------ TASK INPUT
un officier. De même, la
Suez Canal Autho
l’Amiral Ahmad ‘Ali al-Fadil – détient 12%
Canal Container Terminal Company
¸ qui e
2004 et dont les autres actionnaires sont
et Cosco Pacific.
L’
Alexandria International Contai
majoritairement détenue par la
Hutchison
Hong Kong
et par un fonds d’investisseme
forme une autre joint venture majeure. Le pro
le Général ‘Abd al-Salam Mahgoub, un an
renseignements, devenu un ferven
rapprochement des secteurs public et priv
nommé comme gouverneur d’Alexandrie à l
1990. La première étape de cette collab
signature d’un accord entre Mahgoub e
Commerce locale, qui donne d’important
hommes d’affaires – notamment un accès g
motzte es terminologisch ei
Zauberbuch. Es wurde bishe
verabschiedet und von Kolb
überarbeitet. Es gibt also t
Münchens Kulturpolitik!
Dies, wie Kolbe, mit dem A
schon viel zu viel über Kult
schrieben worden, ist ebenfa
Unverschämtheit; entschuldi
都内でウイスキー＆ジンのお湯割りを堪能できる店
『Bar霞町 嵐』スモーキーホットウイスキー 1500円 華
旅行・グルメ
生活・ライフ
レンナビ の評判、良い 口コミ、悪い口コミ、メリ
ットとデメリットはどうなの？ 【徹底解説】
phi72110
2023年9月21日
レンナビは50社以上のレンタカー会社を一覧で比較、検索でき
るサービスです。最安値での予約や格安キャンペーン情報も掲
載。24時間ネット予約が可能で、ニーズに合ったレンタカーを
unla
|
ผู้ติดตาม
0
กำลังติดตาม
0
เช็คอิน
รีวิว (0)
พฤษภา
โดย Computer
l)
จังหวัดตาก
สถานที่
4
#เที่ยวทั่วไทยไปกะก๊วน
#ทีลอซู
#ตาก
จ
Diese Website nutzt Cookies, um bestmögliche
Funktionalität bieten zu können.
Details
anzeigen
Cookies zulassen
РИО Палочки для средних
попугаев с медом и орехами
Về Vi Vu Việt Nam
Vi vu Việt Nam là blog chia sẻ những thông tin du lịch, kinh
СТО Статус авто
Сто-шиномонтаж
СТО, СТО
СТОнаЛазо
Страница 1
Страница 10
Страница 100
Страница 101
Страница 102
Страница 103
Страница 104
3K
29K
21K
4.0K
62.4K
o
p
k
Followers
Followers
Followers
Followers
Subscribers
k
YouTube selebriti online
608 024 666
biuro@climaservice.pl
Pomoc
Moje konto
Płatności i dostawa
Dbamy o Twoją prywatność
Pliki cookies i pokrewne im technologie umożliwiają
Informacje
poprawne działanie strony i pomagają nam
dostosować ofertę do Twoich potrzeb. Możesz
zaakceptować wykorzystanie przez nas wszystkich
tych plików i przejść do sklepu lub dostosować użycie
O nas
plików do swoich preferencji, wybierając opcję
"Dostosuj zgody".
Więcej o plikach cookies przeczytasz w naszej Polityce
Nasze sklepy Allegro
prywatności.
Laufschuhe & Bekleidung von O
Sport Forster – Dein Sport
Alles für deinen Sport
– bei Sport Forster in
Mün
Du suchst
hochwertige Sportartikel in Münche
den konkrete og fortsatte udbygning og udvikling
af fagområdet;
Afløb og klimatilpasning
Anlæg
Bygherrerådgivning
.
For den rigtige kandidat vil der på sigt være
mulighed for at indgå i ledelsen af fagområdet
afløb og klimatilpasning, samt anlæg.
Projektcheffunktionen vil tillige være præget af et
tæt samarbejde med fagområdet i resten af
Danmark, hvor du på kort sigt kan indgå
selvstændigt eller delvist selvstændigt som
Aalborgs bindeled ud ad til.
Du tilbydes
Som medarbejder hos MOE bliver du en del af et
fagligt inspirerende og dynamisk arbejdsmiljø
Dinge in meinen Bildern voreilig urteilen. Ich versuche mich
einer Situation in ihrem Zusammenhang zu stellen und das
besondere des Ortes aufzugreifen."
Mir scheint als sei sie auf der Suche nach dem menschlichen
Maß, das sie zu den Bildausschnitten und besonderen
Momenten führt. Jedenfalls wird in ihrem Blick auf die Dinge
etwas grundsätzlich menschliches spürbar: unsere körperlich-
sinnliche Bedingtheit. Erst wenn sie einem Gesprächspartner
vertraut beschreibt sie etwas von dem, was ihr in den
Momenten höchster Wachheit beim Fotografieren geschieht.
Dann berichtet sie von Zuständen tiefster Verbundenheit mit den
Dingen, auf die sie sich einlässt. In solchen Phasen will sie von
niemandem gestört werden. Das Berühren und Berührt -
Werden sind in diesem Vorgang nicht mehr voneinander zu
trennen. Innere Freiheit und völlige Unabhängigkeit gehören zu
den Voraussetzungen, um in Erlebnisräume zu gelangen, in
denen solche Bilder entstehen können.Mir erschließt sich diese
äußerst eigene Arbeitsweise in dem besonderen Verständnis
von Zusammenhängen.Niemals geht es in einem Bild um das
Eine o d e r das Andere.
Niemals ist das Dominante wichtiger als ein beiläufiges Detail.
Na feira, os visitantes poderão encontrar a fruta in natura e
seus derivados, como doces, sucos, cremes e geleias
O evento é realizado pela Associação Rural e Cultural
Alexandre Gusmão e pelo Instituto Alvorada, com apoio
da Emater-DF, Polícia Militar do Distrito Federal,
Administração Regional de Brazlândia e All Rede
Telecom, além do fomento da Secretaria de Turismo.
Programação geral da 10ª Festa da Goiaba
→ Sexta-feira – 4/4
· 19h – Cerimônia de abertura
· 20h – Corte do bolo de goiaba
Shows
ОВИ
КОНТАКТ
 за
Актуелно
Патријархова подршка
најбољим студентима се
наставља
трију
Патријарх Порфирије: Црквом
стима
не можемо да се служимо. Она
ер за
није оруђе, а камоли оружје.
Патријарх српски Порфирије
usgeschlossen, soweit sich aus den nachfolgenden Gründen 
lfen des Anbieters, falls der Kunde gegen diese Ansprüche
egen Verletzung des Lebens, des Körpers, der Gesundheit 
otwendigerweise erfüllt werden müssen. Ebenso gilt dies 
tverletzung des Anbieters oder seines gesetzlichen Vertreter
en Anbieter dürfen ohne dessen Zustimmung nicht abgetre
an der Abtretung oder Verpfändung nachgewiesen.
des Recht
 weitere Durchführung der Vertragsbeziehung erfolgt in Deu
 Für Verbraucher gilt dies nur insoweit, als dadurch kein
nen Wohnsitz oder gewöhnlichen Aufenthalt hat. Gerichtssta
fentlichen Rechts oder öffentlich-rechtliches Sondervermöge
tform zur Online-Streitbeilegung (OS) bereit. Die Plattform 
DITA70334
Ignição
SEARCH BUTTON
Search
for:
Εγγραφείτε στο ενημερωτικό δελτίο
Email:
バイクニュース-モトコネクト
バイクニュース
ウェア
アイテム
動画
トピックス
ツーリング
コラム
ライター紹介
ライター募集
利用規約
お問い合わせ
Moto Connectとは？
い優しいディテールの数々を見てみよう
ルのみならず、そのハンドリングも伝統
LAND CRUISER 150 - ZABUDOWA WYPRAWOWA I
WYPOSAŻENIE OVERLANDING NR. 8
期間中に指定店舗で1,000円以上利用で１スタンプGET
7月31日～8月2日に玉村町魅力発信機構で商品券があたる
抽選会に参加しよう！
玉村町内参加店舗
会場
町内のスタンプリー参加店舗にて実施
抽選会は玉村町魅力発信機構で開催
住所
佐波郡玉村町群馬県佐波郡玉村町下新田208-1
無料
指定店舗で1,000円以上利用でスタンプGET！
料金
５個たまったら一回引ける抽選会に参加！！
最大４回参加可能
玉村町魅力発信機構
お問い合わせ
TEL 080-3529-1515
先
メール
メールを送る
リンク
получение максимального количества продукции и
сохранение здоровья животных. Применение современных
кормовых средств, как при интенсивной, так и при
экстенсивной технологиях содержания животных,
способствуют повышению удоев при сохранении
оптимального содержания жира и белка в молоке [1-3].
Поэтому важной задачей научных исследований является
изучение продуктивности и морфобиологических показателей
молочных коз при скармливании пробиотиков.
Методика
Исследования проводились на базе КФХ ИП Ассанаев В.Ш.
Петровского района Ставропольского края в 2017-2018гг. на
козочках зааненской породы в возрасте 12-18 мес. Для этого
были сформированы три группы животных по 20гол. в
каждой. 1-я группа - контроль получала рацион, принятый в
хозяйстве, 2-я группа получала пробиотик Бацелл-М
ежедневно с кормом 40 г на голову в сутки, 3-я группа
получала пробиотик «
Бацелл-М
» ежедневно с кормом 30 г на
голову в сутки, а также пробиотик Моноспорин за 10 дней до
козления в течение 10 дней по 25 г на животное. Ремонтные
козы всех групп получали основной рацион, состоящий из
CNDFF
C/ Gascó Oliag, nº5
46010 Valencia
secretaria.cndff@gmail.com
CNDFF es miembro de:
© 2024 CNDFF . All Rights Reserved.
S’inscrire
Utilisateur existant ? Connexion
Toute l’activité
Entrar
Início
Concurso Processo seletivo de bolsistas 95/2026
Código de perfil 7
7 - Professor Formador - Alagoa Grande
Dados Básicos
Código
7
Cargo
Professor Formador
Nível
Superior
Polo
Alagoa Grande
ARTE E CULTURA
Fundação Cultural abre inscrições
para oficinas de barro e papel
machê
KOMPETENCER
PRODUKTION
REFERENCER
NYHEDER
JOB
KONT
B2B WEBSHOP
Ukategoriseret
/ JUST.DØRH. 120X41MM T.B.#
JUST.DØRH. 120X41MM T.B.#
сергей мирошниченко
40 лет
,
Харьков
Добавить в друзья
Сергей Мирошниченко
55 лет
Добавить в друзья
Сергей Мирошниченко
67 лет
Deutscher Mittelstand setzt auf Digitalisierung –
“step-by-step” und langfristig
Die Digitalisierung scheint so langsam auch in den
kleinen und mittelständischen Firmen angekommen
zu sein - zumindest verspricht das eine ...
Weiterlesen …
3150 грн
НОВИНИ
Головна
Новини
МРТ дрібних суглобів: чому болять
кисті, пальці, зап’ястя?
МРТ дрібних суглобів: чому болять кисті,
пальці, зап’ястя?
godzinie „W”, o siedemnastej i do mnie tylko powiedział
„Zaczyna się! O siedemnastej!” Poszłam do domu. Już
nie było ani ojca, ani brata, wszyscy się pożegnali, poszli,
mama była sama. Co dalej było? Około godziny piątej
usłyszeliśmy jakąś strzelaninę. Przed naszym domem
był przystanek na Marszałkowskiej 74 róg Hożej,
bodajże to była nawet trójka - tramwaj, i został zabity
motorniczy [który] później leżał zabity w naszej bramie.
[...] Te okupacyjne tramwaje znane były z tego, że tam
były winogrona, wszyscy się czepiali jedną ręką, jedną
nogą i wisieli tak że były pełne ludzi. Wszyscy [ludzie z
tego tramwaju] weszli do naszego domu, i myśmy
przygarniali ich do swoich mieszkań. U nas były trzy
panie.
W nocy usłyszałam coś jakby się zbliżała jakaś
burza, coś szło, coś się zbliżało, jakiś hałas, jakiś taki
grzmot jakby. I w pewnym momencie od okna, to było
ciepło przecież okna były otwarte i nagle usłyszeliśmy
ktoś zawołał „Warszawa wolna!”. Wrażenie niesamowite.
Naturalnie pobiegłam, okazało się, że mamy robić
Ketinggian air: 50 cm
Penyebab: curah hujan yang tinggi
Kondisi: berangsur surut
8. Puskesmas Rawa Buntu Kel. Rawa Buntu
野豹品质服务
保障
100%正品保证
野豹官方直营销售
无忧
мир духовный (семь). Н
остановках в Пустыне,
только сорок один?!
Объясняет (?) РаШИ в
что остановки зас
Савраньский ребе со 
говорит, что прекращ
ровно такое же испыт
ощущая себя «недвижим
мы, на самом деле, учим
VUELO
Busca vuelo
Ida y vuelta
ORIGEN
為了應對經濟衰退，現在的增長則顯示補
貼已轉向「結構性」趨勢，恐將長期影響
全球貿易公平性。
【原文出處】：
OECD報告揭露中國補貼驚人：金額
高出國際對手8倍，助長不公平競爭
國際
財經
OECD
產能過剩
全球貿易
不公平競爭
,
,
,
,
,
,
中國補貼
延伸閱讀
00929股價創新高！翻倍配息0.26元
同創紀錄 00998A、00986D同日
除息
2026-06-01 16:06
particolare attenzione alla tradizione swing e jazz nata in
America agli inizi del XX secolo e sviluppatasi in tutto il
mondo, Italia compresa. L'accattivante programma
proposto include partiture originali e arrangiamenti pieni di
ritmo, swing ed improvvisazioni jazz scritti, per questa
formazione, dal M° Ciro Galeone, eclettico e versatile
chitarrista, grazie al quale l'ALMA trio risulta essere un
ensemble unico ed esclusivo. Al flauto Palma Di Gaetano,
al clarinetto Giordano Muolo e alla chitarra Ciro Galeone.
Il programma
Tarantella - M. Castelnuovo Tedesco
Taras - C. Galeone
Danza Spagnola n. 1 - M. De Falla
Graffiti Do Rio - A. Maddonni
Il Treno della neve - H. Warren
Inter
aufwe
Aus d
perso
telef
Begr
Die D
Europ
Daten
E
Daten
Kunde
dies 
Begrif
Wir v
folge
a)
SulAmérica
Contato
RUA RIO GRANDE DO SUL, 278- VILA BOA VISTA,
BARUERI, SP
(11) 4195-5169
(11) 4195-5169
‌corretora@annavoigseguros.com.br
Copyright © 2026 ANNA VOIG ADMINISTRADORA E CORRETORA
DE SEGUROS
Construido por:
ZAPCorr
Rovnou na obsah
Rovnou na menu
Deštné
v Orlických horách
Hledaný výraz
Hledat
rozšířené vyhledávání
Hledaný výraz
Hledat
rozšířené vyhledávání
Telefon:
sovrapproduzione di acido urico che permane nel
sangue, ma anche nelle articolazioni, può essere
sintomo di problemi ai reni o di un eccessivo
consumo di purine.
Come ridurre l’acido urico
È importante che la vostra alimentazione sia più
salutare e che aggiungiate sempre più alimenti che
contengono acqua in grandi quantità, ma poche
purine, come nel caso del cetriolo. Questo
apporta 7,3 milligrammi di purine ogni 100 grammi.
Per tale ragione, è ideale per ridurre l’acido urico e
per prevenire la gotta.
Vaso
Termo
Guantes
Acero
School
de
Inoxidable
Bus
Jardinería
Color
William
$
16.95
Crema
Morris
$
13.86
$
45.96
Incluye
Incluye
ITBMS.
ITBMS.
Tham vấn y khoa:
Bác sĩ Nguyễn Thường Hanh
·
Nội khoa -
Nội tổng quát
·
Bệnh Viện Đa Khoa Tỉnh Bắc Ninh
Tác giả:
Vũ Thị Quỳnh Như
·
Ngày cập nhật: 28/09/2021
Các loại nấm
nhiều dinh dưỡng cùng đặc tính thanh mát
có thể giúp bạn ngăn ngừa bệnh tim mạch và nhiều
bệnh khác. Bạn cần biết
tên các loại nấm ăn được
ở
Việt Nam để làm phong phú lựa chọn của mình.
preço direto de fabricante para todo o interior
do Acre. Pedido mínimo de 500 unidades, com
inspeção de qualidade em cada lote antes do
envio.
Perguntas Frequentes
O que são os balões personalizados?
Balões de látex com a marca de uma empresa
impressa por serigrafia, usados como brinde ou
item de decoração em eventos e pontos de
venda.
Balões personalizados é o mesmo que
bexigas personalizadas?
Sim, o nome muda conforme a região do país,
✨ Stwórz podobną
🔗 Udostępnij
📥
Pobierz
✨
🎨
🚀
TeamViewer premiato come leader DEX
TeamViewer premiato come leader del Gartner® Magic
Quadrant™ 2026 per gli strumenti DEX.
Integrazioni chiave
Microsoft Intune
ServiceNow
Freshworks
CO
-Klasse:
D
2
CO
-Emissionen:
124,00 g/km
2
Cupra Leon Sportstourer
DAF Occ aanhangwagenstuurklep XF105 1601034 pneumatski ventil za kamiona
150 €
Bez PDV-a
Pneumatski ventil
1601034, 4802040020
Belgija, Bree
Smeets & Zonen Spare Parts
------------
Stop at the line containing "forme une autre joint venture majeure. Le pro". Please print exactly every line before it from the start of the records, plus that line itself, and nothing else.

#### [EXERCISE ANSWER]
un officier. De même, la
Suez Canal Autho
l’Amiral Ahmad ‘Ali al-Fadil – détient 12%
Canal Container Terminal Company
¸ qui e
2004 et dont les autres actionnaires sont
et Cosco Pacific.
L’
Alexandria International Contai
majoritairement détenue par la
Hutchison
Hong Kong
et par un fonds d’investisseme
forme une autre joint venture majeure. Le pro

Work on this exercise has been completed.